I haven't been to that shop before so I'm probably going to state the obvious. Call the shop and see how much Assos inventory they keep on hand. Let them know you're coming from several hours away and aren't interested in making the trip if the selection isn't up to snuff. I'd also give them an idea of your size and what you're interested in. Then let them tell you what they've got in your size. If you're willing to spend the time in going there then let them take the time to make it worth your while.


----------



## Sadlebred (Nov 19, 2002)

Do they have a website? I've never heard of the store.


----------



## _rt_ (Jun 12, 2002)

*ditto*



Sadlebred said:


> Do they have a website? I've never heard of the store.

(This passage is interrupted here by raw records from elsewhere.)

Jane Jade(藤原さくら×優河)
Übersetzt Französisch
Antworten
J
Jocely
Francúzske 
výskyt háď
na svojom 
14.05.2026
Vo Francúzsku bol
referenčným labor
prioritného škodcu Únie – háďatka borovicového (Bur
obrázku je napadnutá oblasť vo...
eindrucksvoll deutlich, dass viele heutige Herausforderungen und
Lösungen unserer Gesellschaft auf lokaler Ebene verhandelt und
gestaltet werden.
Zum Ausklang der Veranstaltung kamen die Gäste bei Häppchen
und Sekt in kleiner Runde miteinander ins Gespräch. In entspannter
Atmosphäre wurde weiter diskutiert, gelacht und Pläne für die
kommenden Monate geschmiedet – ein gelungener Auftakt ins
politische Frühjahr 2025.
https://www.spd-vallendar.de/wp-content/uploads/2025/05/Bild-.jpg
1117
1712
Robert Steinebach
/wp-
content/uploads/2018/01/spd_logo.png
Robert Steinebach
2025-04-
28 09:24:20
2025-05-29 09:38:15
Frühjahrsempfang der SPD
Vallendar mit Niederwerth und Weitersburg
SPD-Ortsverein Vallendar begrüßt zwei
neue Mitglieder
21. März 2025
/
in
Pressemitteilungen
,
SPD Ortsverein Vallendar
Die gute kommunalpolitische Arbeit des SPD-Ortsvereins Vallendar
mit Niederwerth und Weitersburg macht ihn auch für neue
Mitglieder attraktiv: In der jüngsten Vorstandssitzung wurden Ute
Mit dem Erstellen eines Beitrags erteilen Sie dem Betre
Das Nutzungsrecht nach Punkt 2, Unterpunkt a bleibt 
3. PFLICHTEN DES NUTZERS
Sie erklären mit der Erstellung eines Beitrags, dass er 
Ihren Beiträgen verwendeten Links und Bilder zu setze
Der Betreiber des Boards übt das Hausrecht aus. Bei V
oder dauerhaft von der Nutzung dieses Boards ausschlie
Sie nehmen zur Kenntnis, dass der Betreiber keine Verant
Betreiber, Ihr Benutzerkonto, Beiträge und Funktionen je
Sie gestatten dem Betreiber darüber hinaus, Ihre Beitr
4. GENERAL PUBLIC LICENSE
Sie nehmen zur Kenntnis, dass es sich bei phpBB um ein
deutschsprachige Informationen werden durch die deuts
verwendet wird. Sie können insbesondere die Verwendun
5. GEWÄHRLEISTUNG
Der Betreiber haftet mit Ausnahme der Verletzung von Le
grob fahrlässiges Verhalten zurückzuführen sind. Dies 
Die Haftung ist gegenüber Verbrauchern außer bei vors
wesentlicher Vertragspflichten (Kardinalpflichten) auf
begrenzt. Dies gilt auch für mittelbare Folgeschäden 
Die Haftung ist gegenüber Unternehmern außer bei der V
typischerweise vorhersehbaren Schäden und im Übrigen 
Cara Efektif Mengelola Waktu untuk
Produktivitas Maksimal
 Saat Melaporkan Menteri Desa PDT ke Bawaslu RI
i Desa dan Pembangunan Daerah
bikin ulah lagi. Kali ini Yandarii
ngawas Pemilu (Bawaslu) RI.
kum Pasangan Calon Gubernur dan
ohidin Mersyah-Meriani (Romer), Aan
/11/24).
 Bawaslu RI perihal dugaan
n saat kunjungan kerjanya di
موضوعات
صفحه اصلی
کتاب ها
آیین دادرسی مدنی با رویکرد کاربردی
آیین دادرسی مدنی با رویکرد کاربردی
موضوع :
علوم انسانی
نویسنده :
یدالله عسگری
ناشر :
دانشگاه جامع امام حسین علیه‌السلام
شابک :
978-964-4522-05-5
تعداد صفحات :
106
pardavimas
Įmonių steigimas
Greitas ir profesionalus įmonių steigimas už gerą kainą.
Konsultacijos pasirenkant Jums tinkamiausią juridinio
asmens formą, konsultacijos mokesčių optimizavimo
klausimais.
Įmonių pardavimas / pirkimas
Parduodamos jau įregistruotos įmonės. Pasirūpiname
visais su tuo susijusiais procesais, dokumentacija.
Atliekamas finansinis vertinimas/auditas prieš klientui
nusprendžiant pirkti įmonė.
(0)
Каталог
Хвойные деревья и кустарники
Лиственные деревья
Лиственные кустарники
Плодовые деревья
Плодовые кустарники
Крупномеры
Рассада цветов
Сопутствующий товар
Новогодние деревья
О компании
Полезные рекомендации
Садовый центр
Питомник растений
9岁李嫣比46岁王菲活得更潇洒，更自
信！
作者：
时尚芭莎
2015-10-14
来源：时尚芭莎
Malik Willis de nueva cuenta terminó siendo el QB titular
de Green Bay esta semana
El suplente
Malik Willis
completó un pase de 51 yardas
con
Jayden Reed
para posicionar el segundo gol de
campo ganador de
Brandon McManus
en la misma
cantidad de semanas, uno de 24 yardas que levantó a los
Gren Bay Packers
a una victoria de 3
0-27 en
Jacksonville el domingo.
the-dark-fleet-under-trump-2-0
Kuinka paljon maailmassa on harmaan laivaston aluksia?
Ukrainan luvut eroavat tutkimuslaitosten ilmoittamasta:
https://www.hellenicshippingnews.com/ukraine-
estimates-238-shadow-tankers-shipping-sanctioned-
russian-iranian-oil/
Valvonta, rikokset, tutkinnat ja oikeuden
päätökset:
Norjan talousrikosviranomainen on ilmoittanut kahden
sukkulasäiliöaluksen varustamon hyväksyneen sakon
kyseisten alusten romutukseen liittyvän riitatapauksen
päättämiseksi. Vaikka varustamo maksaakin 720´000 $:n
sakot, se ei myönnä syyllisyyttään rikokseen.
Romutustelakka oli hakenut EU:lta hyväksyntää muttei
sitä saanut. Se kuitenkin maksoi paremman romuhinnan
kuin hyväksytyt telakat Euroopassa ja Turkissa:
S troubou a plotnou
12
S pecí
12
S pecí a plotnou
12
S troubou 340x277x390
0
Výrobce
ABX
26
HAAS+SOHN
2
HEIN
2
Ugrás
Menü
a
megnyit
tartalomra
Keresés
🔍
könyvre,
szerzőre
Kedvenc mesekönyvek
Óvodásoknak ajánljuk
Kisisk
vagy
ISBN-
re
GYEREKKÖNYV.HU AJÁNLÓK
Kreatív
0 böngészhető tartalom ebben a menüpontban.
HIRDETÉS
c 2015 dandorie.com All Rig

never heard of that shop either. 

rt


----------



## wooglin (Feb 22, 2002)

E-tailer, not brick and mortar.

http://www.categoryonecycles.com/index.php?=&jsenabled=1


----------



## crj (Jul 31, 2006)

I tried to order some bibs from them a couple of months ago and after waiting a week for a shipping e-mail notice I e-mailed them and their responce was "We're out of stock" even tho I got a computer generated notice that my order was received and taken care of.


----------



## MWT (Nov 12, 2002)

Category One is All3Sports (big tri shop based in Atlanta) road-specific mail order operation.


----------



## lx93 (Jun 14, 2007)

funktekk said:


> I live in Darlington SC


Isn't there a huge NASCAR racetrack there? I can just imagine what "Sharing the Road" is like there after a race... :rolleyes5:


----------